Tuesday, November 19, 2013

N-Word and C-Word

According to Charles Barkley, white Americans are excluded from using the N-word solely because of the color of their skin.

From FOX Sports:

Charles Barkley said "I use the N-word" and said the Clippers' Matt Barnes shouldn't have apologized for using it.

Barnes was fined $25,000 and criticized by coach Doc Rivers after using the word in a tweet following his ejection from Wednesday night's game.

"I use the N-word ... I'm going to continue to use the N-word with my black friends, with my white friends," Barkley this week on TNT.

...Barkley said white people don't have the right to criticize the way black people speak to each other and that they don't have the right to use the N-word unless their black friends have given them a pass.

"White America doesn't get to dictate how me and Shaq talk to each other. And they've been trying to infiltrate themselves saying 'Well you guys use it, it's in rap music' — no, no, no, that's not the same," Barkley said.

Barkley said he allows his white friends to use that word with him because it is not used with disrespect, but at the same time if his white friends say that around the wrong black people, they will "hear a clock upside (their) damn head."
Here's video:

So, if you're black you can use the N-word.

Using that standard, I guess if you're female, you can call others the C-word without being offensive. It's appropriate and acceptable.

That doesn't sound right to me.

I feel the same way about ethnic slurs.

Of course, we all supposedly are protected by the Bill of Rights. We have freedom of speech. We can use whatever words we want, but there are consequences.

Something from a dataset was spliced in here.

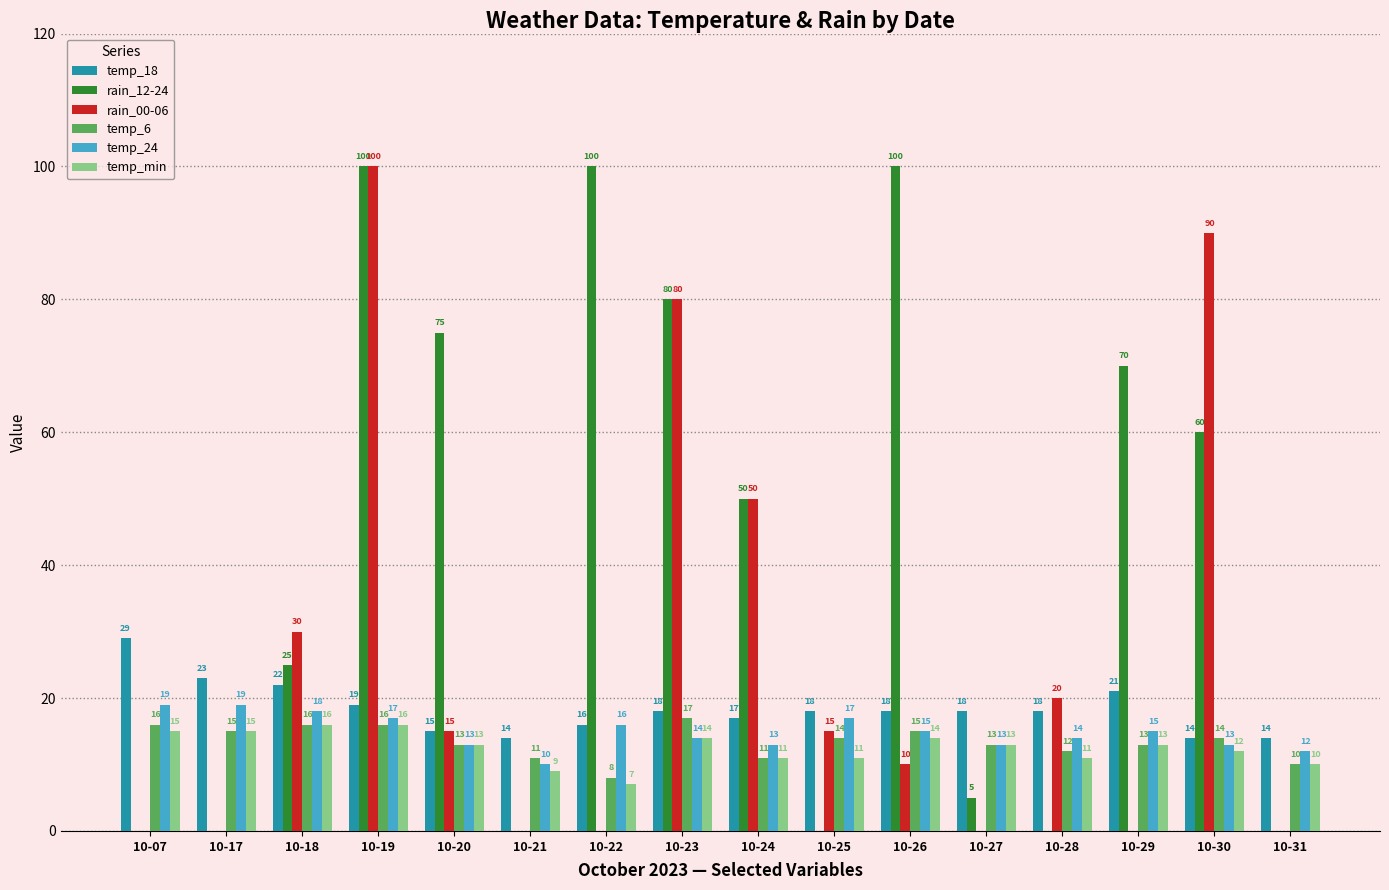

How many groups of bars are there?

16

Barkley and others believe that in some cases those consequences are rightly based on race.


I don't think you can have it both ways.

A term is a slur or it's not. It's offensive and inappropriate or it's not. This "ends with an 'a'" or "ends with an 'er'" is BS. That distinction is way too close to be clear.

Of course, context matters. That's Barkley's argument. But when a word is so explosive that it's like a stick of dynamite, I think counting on context and precise pronunciation becomes a dangerous game.

Good grief, Sarah Palin used the word "slavery" and she's been brutally attacked by Leftists. If she was ever caught uttering the N-word in a conversation, even in an "acceptable" context and with accepting participants, the attacks on her would reach unimaginable heights. The audio would be played in an endless loop. Obama would probably address the nation.

Bottom line: I do not believe that being female allows me to use the C-word with impunity. I don't think it's reasonable for black Americans to claim ownership of determining when the N-word can be used with impunity.

If some black Americans enjoy using the N-word, fine. However, they shouldn't be outraged when a white American uses the word in a similar manner.

Likewise, if some women like to use the C-word, fine; but then they can't claim to be offended when a man uses the term.